Data section:

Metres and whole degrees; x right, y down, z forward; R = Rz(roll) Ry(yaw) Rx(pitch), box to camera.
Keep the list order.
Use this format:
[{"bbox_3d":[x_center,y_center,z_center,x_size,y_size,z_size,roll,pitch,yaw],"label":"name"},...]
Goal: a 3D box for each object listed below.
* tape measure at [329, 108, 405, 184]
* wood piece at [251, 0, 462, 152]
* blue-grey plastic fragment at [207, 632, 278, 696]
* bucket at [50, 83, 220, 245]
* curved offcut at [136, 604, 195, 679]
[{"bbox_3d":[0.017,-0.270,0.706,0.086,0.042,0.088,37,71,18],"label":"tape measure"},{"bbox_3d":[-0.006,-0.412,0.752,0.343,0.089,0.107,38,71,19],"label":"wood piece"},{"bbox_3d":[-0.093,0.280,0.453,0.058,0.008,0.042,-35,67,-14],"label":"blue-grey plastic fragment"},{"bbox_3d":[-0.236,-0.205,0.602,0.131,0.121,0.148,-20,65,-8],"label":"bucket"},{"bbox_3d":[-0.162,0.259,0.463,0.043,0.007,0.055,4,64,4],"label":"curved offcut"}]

Work item:
For this exercise, repeat the data above exactly.

Solution for this problem:
Metres and whole degrees; x right, y down, z forward; R = Rz(roll) Ry(yaw) Rx(pitch), box to camera.
Keep the list order.
Use this format:
[{"bbox_3d":[x_center,y_center,z_center,x_size,y_size,z_size,roll,pitch,yaw],"label":"name"},...]
Goal: a 3D box for each object listed below.
* tape measure at [329, 108, 405, 184]
* wood piece at [251, 0, 462, 152]
* blue-grey plastic fragment at [207, 632, 278, 696]
* bucket at [50, 83, 220, 245]
* curved offcut at [136, 604, 195, 679]
[{"bbox_3d":[0.017,-0.270,0.706,0.086,0.042,0.088,37,71,18],"label":"tape measure"},{"bbox_3d":[-0.006,-0.412,0.752,0.343,0.089,0.107,38,71,19],"label":"wood piece"},{"bbox_3d":[-0.093,0.280,0.453,0.058,0.008,0.042,-35,67,-14],"label":"blue-grey plastic fragment"},{"bbox_3d":[-0.236,-0.205,0.602,0.131,0.121,0.148,-20,65,-8],"label":"bucket"},{"bbox_3d":[-0.162,0.259,0.463,0.043,0.007,0.055,4,64,4],"label":"curved offcut"}]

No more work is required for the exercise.